• [Extrait cité]:
D'accord. J'ai pu lire Asclépiodote. Très compliqué parfois, mais assez intéressant ! On se demande vraiment quelle est la nature du livre, surement un livre de cours destinés aux officiers ?

Merci pour le lien.


Edit : Je suis en train de me battre pour trouver un article d'E. L. Wheeler intitulé 'Legion vs. phalanx : the credibility of Polybius 18.28-32' article délivré à la 124e réunion de l'American Philological Association, en décembre 1992. Introuvable... J'ai envoyé un mail à l'association mais sans grand espoir. J'ai l'impression que je vais y trouver des choses intéressantes :/

Auteur :  Thersite [ 02 Avr 2010 11:20 ]
Sujet du message :  Re: La phalange

Son organisation et son principe même est assez étrange, c'est clair. D'un côté, les manœuvres qu'il détaille, les formations, les ordres qu'il liste, les grades, etc. sont une réalité, personnellement je n'ai aucun doute à ce sujet. Il semble alors s'adresser à l'aristocratie locale au sens large, tout ces petits nobles qui envisagent une carrière dans l'armée où ils formeront les cadres inférieurs. Car Asclépiodote écrit clairement pour de futurs officiers subalternes. D'où son soin aussi de présenter même rapidement toutes les possibilités de carrières, y compris dans les éléphants ou les chars, même s'il va très vite.
Mais d'un autre côté, l'introduction est franchement déroutante, déconnectée de toute réalité, lorsqu'il classe les corps d'armée en trois groupes qui se veulent exclusifs et qui ne le sont pas, plus loin lorsqu'il donne des proportions pour chaque arme, ou bien lorsqu'il catalogue différentes appellations en court dans plusieurs armées ou époques, au final, on ne sait plus vraiment ni à qui il s'adresse ni quel est son but.

• [Consigne de travail 1]: Traduisez en anglais, s'il vous plaît, cette phrase du message sur Asclépiodote : « Car Asclépiodote écrit clairement pour de futurs officiers subalternes. »

• [Données fournies]:

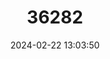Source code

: ---
title: "36282"
category: "Dipterocarpus verrucosus"
draft: false
date: 2024-02-22 13:03:50
languages:
  Malay: ["Keruing merah"]
---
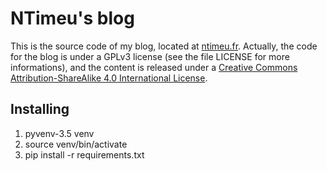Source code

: # NTimeu's blog

This is the source code of my blog, located at [ntimeu.fr](http://ntimeu.fr/).
Actually, the code for the blog is under a GPLv3 license (see the file LICENSE
for more informations), and the content is released under a
[Creative Commons Attribution-ShareAlike 4.0 International License](http://creativecommons.org/licenses/by-sa/4.0/).

## Installing

1. pyvenv-3.5 venv
2. source venv/bin/activate
3. pip install -r requirements.txt
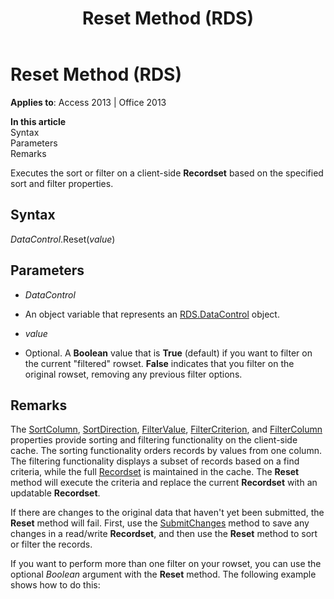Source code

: ﻿---
title: Reset Method (RDS)
TOCTitle: Reset Method (RDS)
ms:assetid: 169ebd1e-6071-613e-c065-3af060167456
ms:mtpsurl: https://msdn.microsoft.com/library/JJ248924(v=office.15)
ms:contentKeyID: 48543435
ms.date: 09/18/2015
mtps_version: v=office.15
---

# Reset Method (RDS)


**Applies to**: Access 2013 | Office 2013

**In this article**  
Syntax  
Parameters  
Remarks  

Executes the sort or filter on a client-side **Recordset** based on the specified sort and filter properties.

## Syntax

*DataControl*.Reset(*value*)

## Parameters

  - *DataControl*

  - An object variable that represents an [RDS.DataControl](datacontrol-object-rds.md) object.

  - *value*

  - Optional. A **Boolean** value that is **True** (default) if you want to filter on the current "filtered" rowset. **False** indicates that you filter on the original rowset, removing any previous filter options.

## Remarks

The [SortColumn](sortcolumn-property-rds.md), [SortDirection](sortdirection-property-rds.md), [FilterValue](filtervalue-property-rds.md), [FilterCriterion](filtercriterion-property-rds.md), and [FilterColumn](filtercolumn-property-rds.md) properties provide sorting and filtering functionality on the client-side cache. The sorting functionality orders records by values from one column. The filtering functionality displays a subset of records based on a find criteria, while the full [Recordset](recordset-object-ado.md) is maintained in the cache. The **Reset** method will execute the criteria and replace the current **Recordset** with an updatable **Recordset**.

If there are changes to the original data that haven't yet been submitted, the **Reset** method will fail. First, use the [SubmitChanges](submitchanges-method-rds.md) method to save any changes in a read/write **Recordset**, and then use the **Reset** method to sort or filter the records.

If you want to perform more than one filter on your rowset, you can use the optional *Boolean* argument with the **Reset** method. The following example shows how to do this:

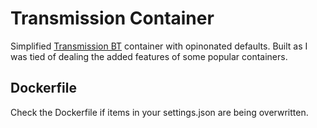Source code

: # Transmission Container

Simplified [Transmission BT][1] container with opinonated defaults. Built as I was tied of dealing the added features of some popular containers.

## Dockerfile

Check the Dockerfile if items in your settings.json are being overwritten.

[1]: https://transmissionbt.com/
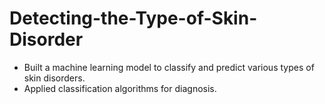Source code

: # Detecting-the-Type-of-Skin-Disorder
* Built a machine learning model to classify and predict various types of skin disorders.
* Applied classification algorithms for diagnosis. 
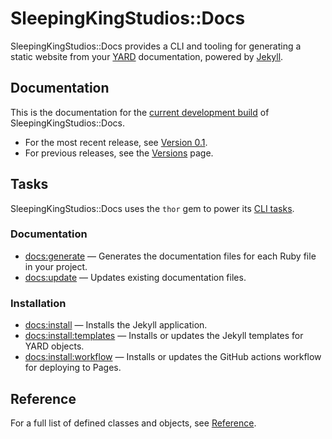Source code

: ---
---

# SleepingKingStudios::Docs

SleepingKingStudios::Docs provides a CLI and tooling for generating a static website from your [YARD](https://rubydoc.info/gems/yard/file/README.md) documentation, powered by [Jekyll](https://jekyllrb.com/).

## Documentation

This is the documentation for the [current development build](https://github.com/sleepingkingstudios/sleeping_king_studios-docs) of SleepingKingStudios::Docs.

- For the most recent release, see [Version 0.1]({{site.baseurl}}/versions/0.1).
- For previous releases, see the [Versions]({{site.baseurl}}/versions) page.

## Tasks

SleepingKingStudios::Docs uses the `thor` gem to power its [CLI tasks]({{site.baseurl}}/tasks).

### Documentation

- [docs:generate]({{site.baseurl}}/tasks#docs-generate) &mdash; Generates the documentation files for each Ruby file in your project.
- [docs:update]({{site.baseurl}}/tasks#docs-update) &mdash; Updates existing documentation files.

### Installation

- [docs:install]({{site.baseurl}}/tasks#docs-install) &mdash; Installs the Jekyll application.
- [docs:install:templates]({{site.baseurl}}/tasks#docs-install-templates) &mdash; Installs or updates the Jekyll templates for YARD objects.
- [docs:install:workflow]({{site.baseurl}}/tasks#docs-install-workflow) &mdash; Installs or updates the GitHub actions workflow for deploying to Pages.

## Reference

For a full list of defined classes and objects, see [Reference](./reference).
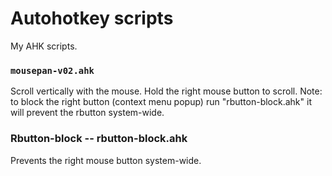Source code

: # Autohotkey scripts
My AHK scripts.
###  `mousepan-v02.ahk `
Scroll vertically with the mouse. Hold the right mouse button to scroll.
Note: to block the right button (context menu popup) run "rbutton-block.ahk" 
it will prevent the rbutton system-wide.
### Rbutton-block -- rbutton-block.ahk  
Prevents the right mouse button system-wide.
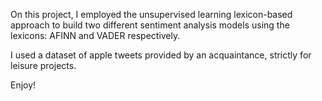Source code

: On this project, I employed the unsupervised learning lexicon-based approach to build two different sentiment analysis models using the lexicons: AFINN and VADER respectively. 

I used a dataset of apple tweets provided by an acquaintance, strictly for leisure projects. 

Enjoy!

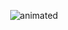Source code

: <p align="center">
  <img src="https://github.com/MatthewK177/MatthewK177/blob/main/fisi.gif" alt="animated" />
</p>
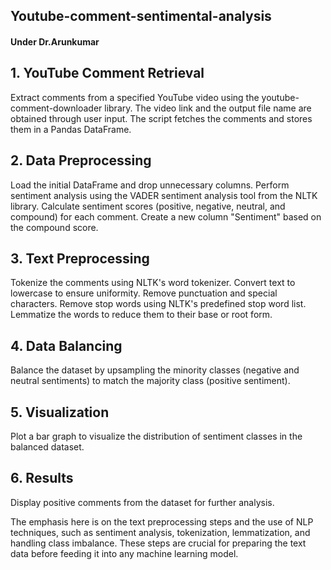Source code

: ## Youtube-comment-sentimental-analysis
#### Under Dr.Arunkumar
## 1. YouTube Comment Retrieval
Extract comments from a specified YouTube video using the youtube-comment-downloader library.
The video link and the output file name are obtained through user input.
The script fetches the comments and stores them in a Pandas DataFrame.

## 2. Data Preprocessing
Load the initial DataFrame and drop unnecessary columns.
Perform sentiment analysis using the VADER sentiment analysis tool from the NLTK library.
Calculate sentiment scores (positive, negative, neutral, and compound) for each comment.
Create a new column "Sentiment" based on the compound score.

## 3. Text Preprocessing
Tokenize the comments using NLTK's word tokenizer.
Convert text to lowercase to ensure uniformity.
Remove punctuation and special characters.
Remove stop words using NLTK's predefined stop word list.
Lemmatize the words to reduce them to their base or root form.

## 4. Data Balancing
Balance the dataset by upsampling the minority classes (negative and neutral sentiments) to match the majority class (positive sentiment).

## 5. Visualization
Plot a bar graph to visualize the distribution of sentiment classes in the balanced dataset.

## 6. Results
Display positive comments from the dataset for further analysis.

The emphasis here is on the text preprocessing steps and the use of NLP techniques, such as sentiment analysis, tokenization, lemmatization, and handling class imbalance. These steps are crucial for preparing the text data before feeding it into any machine learning model.

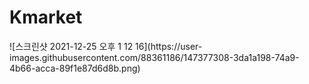 <h1>Kmarket</h1>
![스크린샷 2021-12-25 오후 1 12 16](https://user-images.githubusercontent.com/88361186/147377308-3da1a198-74a9-4b66-acca-89f1e87d6d8b.png)

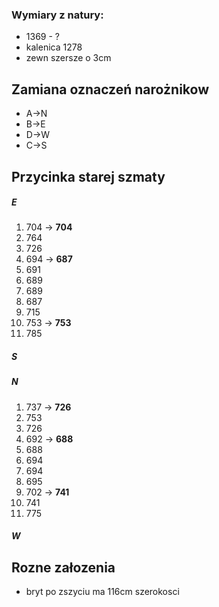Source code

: ### Wymiary z natury:

- 1369 - ?
- kalenica 1278
- zewn szersze o 3cm

## Zamiana oznaczeń narożnikow
- A->N
- B->E
- D->W
- C->S

## Przycinka starej szmaty

##### E

1.  704 -> **704**
2.  764
3.   726
4.   694 -> **687**
5.   691
6.   689
7.   689
8.   687
9.   715
10.  753 -> **753**
11.  785

##### S

##### N

1.  737 -> **726**
2.  753
3.  726
4.  692 -> **688**
5.  688
6.  694
7.  694
8.  695
9.  702 -> **741**
10. 741
11. 775

##### W




## Rozne załozenia

- bryt po zszyciu ma 116cm szerokosci
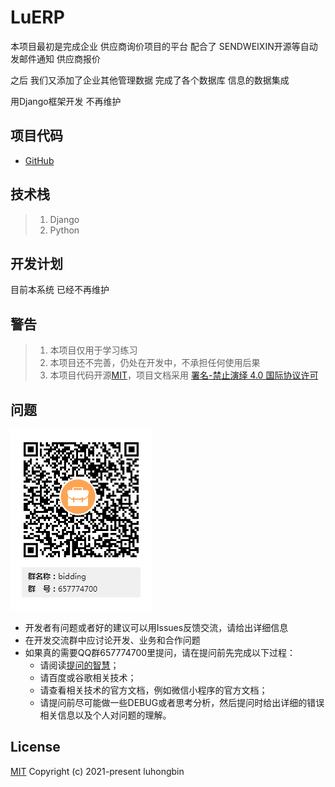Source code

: # LuERP

本项目最初是完成企业 供应商询价项目的平台 配合了 SENDWEIXIN开源等自动发邮件通知 供应商报价

之后 我们又添加了企业其他管理数据 完成了各个数据库 信息的数据集成

用Django框架开发 不再维护

## 项目代码

* [GitHub](https://github.com/luhongbin/LuERP)

## 技术栈

> 1. Django
> 2. Python

## 开发计划

目前本系统 已经不再维护

## 警告

> 1. 本项目仅用于学习练习
> 2. 本项目还不完善，仍处在开发中，不承担任何使用后果
> 3. 本项目代码开源[MIT](./LICENSE)，项目文档采用 [署名-禁止演绎 4.0 国际协议许可](https://creativecommons.org/licenses/by-nd/4.0/deed.zh)

## 问题

![](doc/bidding群二维码.png)

 * 开发者有问题或者好的建议可以用Issues反馈交流，请给出详细信息
 * 在开发交流群中应讨论开发、业务和合作问题
 * 如果真的需要QQ群657774700里提问，请在提问前先完成以下过程：
    * 请阅读[提问的智慧](https://github.com/ryanhanwu/How-To-Ask-Questions-The-Smart-Way/blob/master/README-zh_CN.md)；
    * 请百度或谷歌相关技术；
    * 请查看相关技术的官方文档，例如微信小程序的官方文档；
    * 请提问前尽可能做一些DEBUG或者思考分析，然后提问时给出详细的错误相关信息以及个人对问题的理解。

## License

[MIT](https://github.com/luhongbin/LuERP/blob/master/LICENSE)
Copyright (c) 2021-present luhongbin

• [Consigne de travail 2]: Modifiez dans le listing le passage allant de la ligne contenant « in your project. » jusqu'à celle contenant « ### Installation » en remplaçant « existing » par « current », sans rien changer d'autre. Ne donnez que ces lignes.

• [Résultat de l'exercice 1]: For Asclepiodotus clearly writes for future junior officers.

• [Résultat de l'exercice 2]:
- [docs:generate]({{site.baseurl}}/tasks#docs-generate) &mdash; Generates the documentation files for each Ruby file in your project.
- [docs:update]({{site.baseurl}}/tasks#docs-update) &mdash; Updates current documentation files.

### Installation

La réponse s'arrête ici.